Getting things ready, lining things up, planning planting days (weather dependent) but making sure people are available because we do so much by hand.
Now we just need warmth!
We're having light snow here, today. Just enough to remind us that spring is a fickle season!
DeleteAnd yes, it took living through an snow storm and ice storm or two that convinced us we needed to be serious about our preparedness.
Warmer weather will come soon...praying that it will be soon enough for a successful farm season!
Hi Jan, cornbread is a staple for our KentuckyhKentucky but I use about half of the shortening. 1/4 of oil and no sugar. My 6 year old granddaughter prefers it fried and often asks for flat cornbread. The last three nights have been killers, literally. Temps at 26, 28, and frost last night. More frost us predicted tonight and then we can start the re-planting.
ReplyDeleteThanks for sharing your recipes,
Tried to say Kentucky home but my friend autocorrect once again stepped in!
DeleteI learned to enjoy Kentucky cornbread when we lived in the Lexington area for five years, but I still love my northern corn-cake. :-)
DeleteConnie, I grew up on pinto beans and cornbread in Kentucky. :) My dad's favorite. We always put about a tablespoon of sugar in ours. :)
DeleteJan, someday you'll get full fledged spring! :)
ReplyDeleteGeorgia has been opening up, but I'm not ready to go out yet. Still don't feel like it's safe yet. My son and girlfriend did come yesterday, but we kept distance while they were here (set up a card table for them to eat at). haha
I also meant to say thank you for the pantry chili recipe!! I can't wait to try it!
DeleteGoodness. Why post one comment when you can post 3??! LOL
DeleteAlso meant to say I loved the video. hahaha
I love Mark Lowry, and this is one of my favorites! I always think of him when I make cornbread...um, cake. :-)
DeleteThat video clip was fun. I have't seen any of his earlier stuff. It's been ages -- like decades -- since I made cornbread. Might have to change that when next I make up a pot of chili.
ReplyDeleteI went to the hardware store today -- they just opened again after two months of only curb side pick up.
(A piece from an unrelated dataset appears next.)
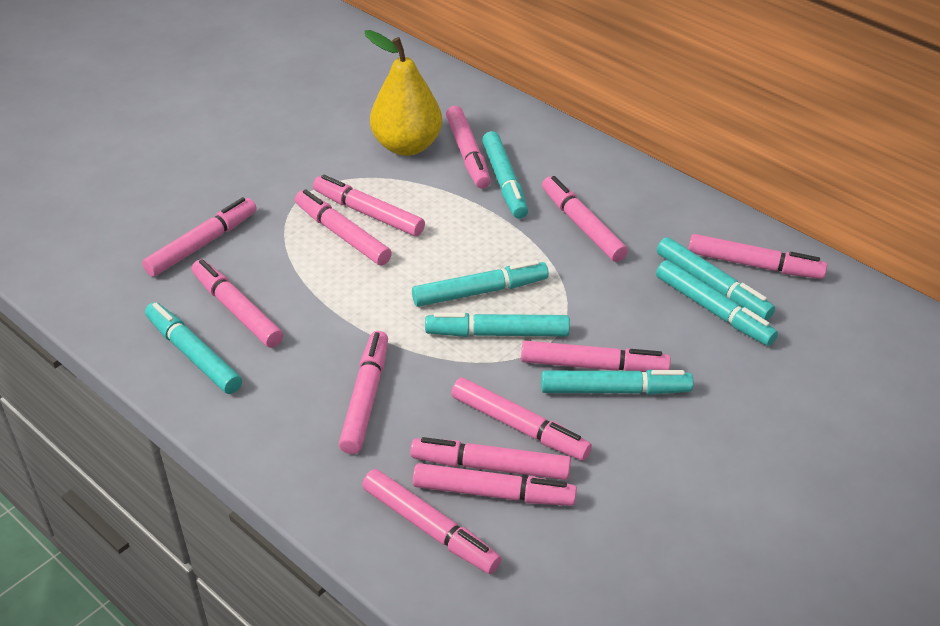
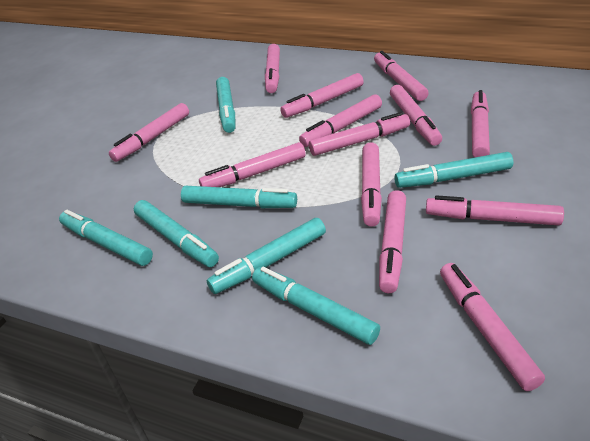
yellow pear: [364,30,442,156] = 1 -> none = 0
Still have to practice social distancing in the store and they limit the number of shoppers allowed in at one time. There were line ups the first day -- Saturday -- but today it was nearly empty. I'd already checked online for the stuff I wanted and noted down which aisles to go to so I was in and out in a flash.
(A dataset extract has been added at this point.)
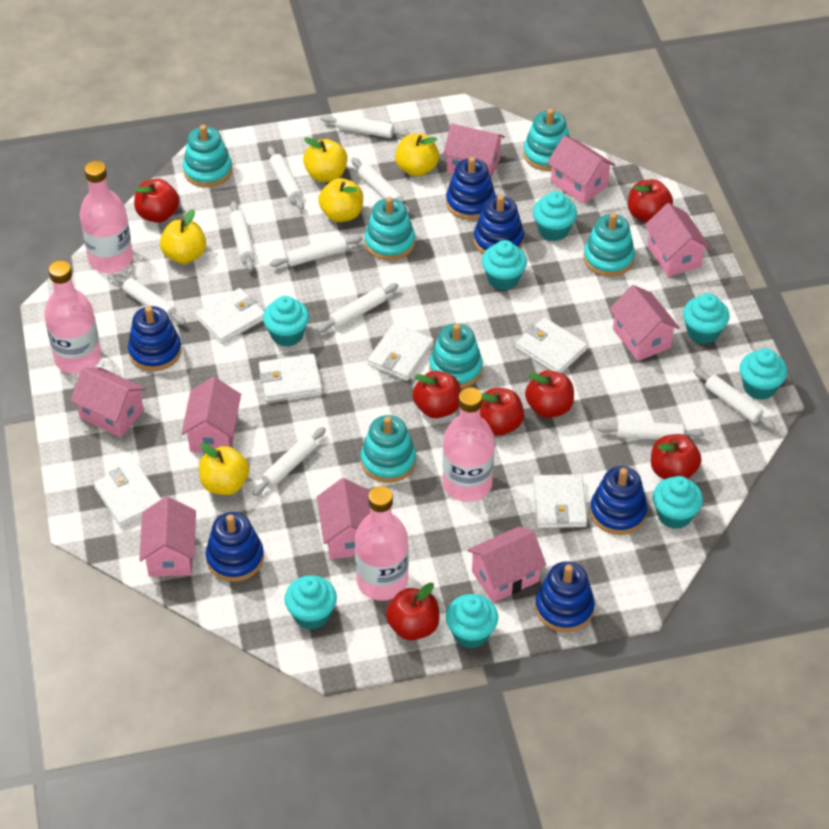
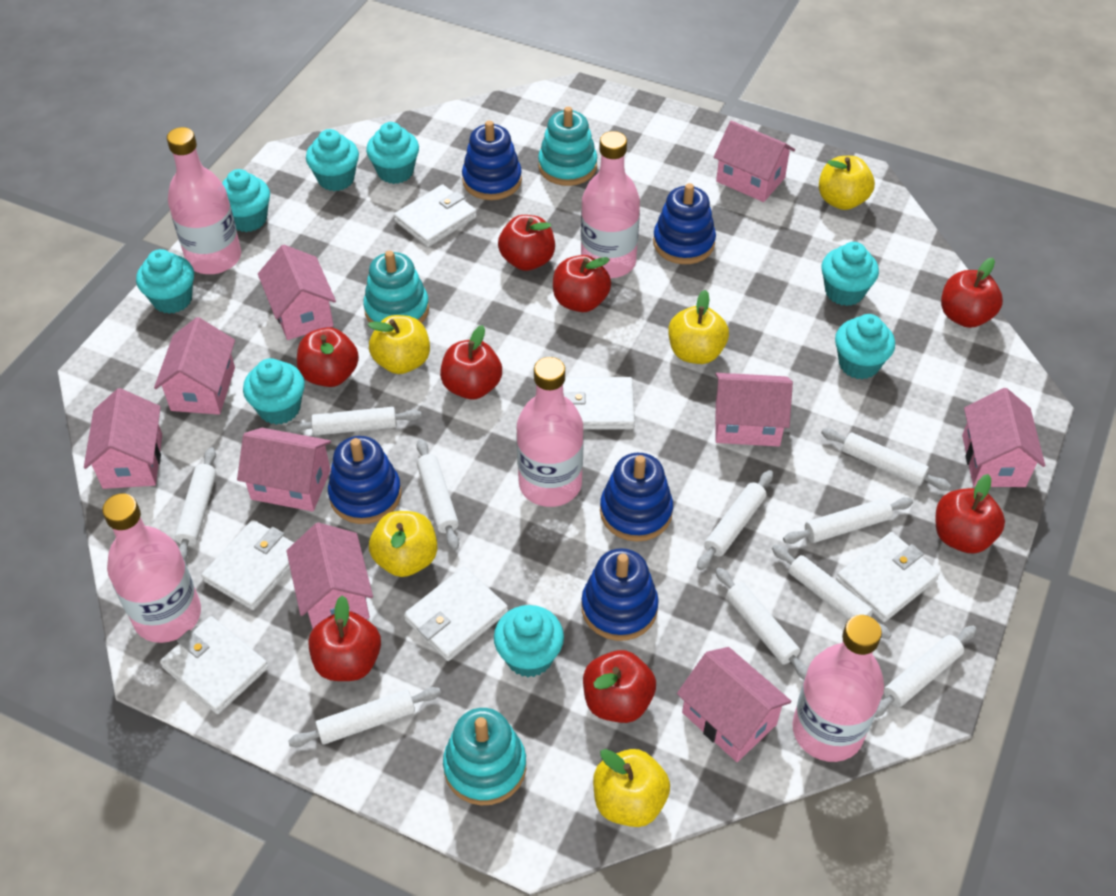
blue stacking toy: [128,306,182,371] [206,512,264,582] [446,157,496,220] [474,195,524,254] [535,561,595,632] [590,466,647,535] = 6 -> [328,436,401,524] [462,121,522,200] [581,548,659,641] [600,453,673,542] [653,183,716,264] = 5
pink bottle: [44,260,101,374] [79,161,133,273] [355,486,409,601] [443,388,495,502] = 4 -> [102,493,201,643] [167,127,241,274] [516,357,584,507] [581,131,640,278] [792,615,884,762] = 5
red apple: [134,179,179,223] [386,583,439,641] [412,371,461,418] [480,388,524,436] [525,370,574,418] [628,179,673,223] [651,434,701,479] = 7 -> [297,327,359,387] [308,595,381,681] [440,325,502,399] [498,215,555,271] [553,255,611,312] [583,650,656,723] [936,474,1005,553] [941,258,1003,328] = 8
turquoise stacking toy: [183,125,232,187] [361,415,416,483] [365,197,415,261] [429,323,483,388] [523,109,570,171] [584,213,635,277] = 6 -> [363,251,429,323] [443,708,526,805] [538,107,597,186] = 3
I needed some new gardening tools -- discovered the push pull hoe on youtube and decided I really needed one. lol About to go out and give it a try and see if it's the miracle weeder everyone promises.
You'll have to let us know how it works!
DeleteAnd I'm so glad you were able to get out. It's rough when you have to put off getting needed items or visiting important people like the dentist!
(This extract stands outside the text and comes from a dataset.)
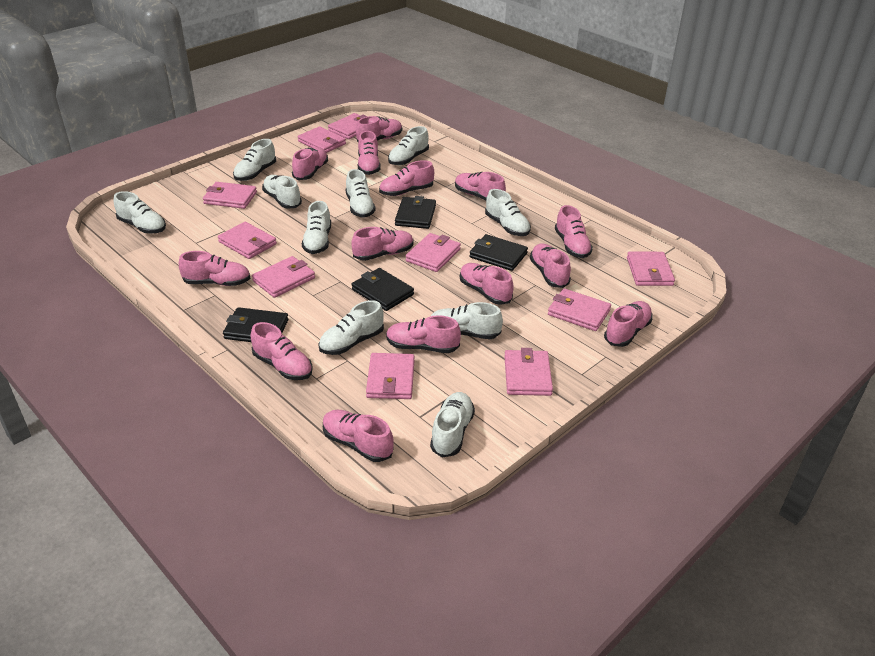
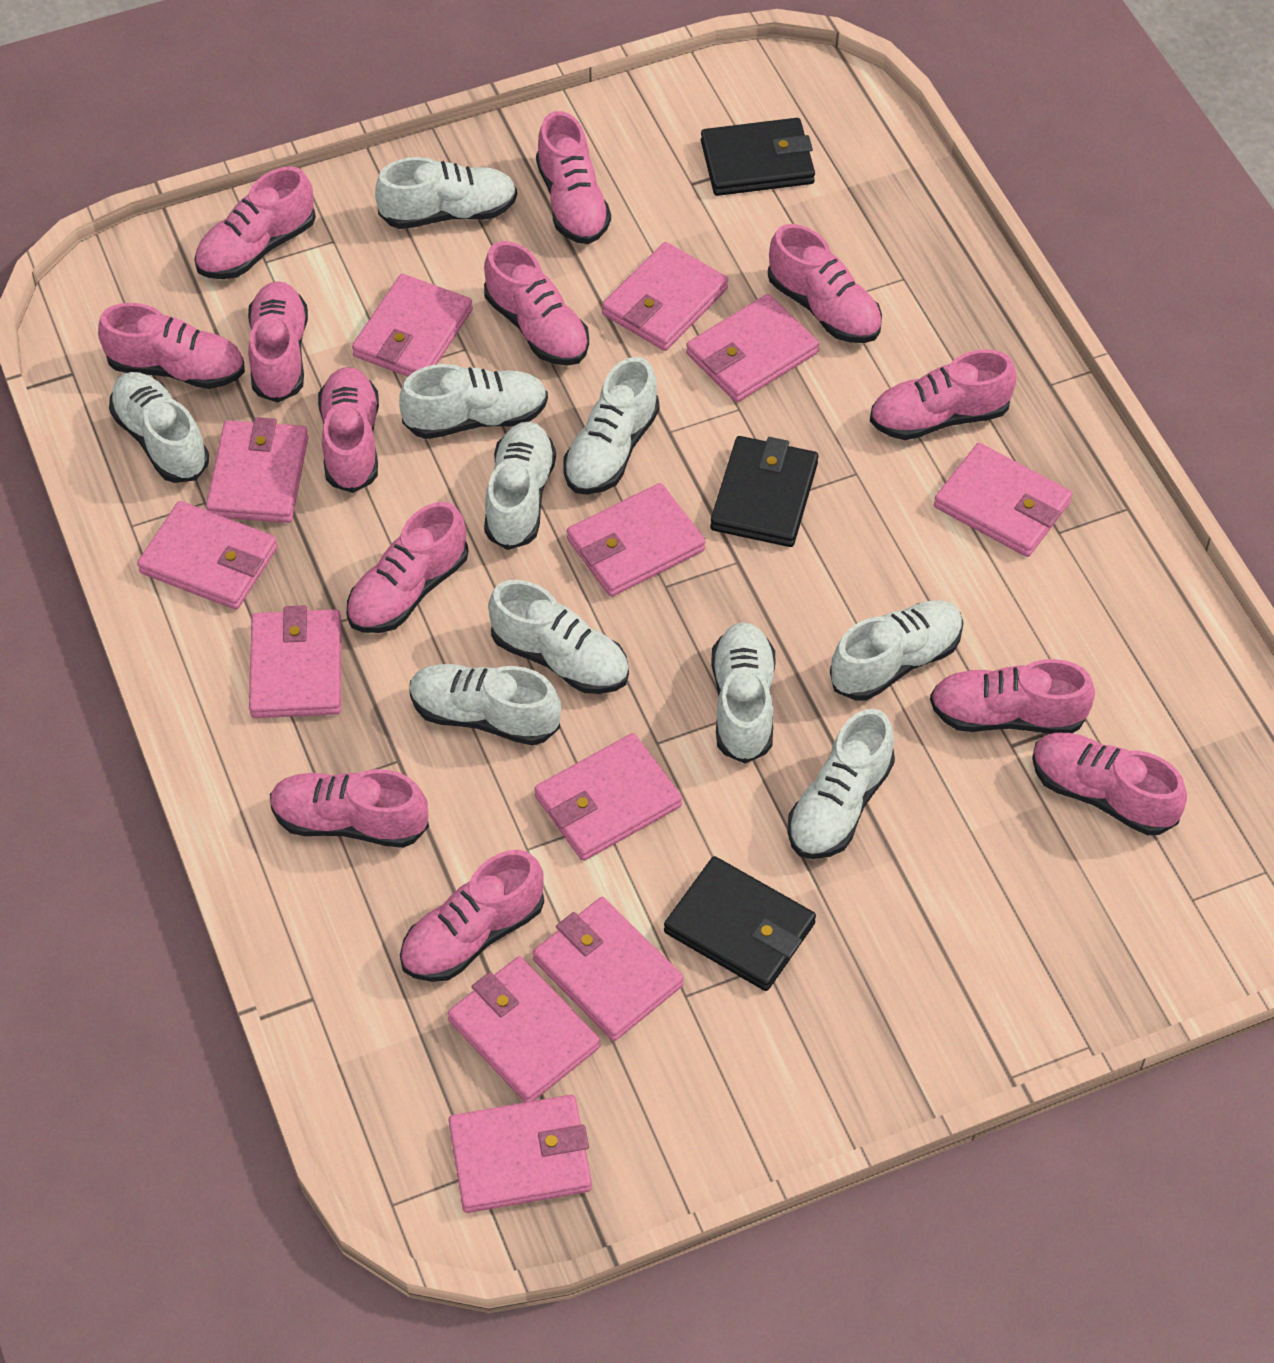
black wallet: [223,307,289,342] [352,268,414,311] [395,196,436,229] [469,234,528,271] = 4 -> [664,856,816,991] [701,118,815,196] [710,436,818,547] = 3
pink shoe: [179,251,250,286] [251,322,313,380] [292,147,328,180] [323,410,394,462] [351,227,413,261] [356,116,402,142] [358,131,381,175] [379,160,434,196] [386,315,461,353] [455,172,506,201] [460,263,514,305] [530,243,571,288] [555,205,593,258] [604,301,653,347] = 14 -> [98,303,245,389] [194,166,316,279] [248,281,308,403] [270,769,429,848] [318,367,379,493] [347,502,468,633] [400,850,544,982] [484,241,589,366] [536,111,611,244] [768,224,882,343] [870,349,1017,440] [930,659,1095,734] [1032,733,1187,835] = 13
pink wallet: [203,182,257,209] [218,222,277,259] [252,256,315,298] [298,126,346,153] [328,113,368,139] [366,353,414,399] [406,233,461,272] [504,348,553,396] [548,288,611,331] [627,251,675,286] = 10 -> [137,501,278,610] [206,417,308,523] [249,605,341,718] [352,274,473,377] [447,956,600,1102] [449,1095,592,1213] [533,897,684,1041] [535,733,682,861] [567,483,706,597] [602,242,728,351] [686,294,819,402] [934,443,1072,557] = 12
Jan, this chili looks similar to a white bean chili recipe I have. Something we probably won't make around here for months. Yeah, we're bordering on summer. Sigh. And if we don't get some significant rain before summer's heat really hits us, I'm afraid we'll be in a another drought. The cow tanks are so low and any rain we've had is soaking in.
ReplyDeleteGrocery store items are still kind of hit-and-miss around here, but we've managed. I was able to add some more meat to the freezer over the weekend and add to my bacon inventory. Bacon is an essential, you know. ;)
And the cornbread. Yeah, no sugar in mine. Buttermilk instead of regular milk, but the rest is similar. Sorry about the snow. It's time for that nonsense to come to an end.
You know, I don't miss Texas summers! And we lived in West Texas with less humidity. I can't imagine...
DeleteOf course, I say that sitting here at my desk wearing winter clothes and watching the spitty snow/rain/mist outside...in the middle of May!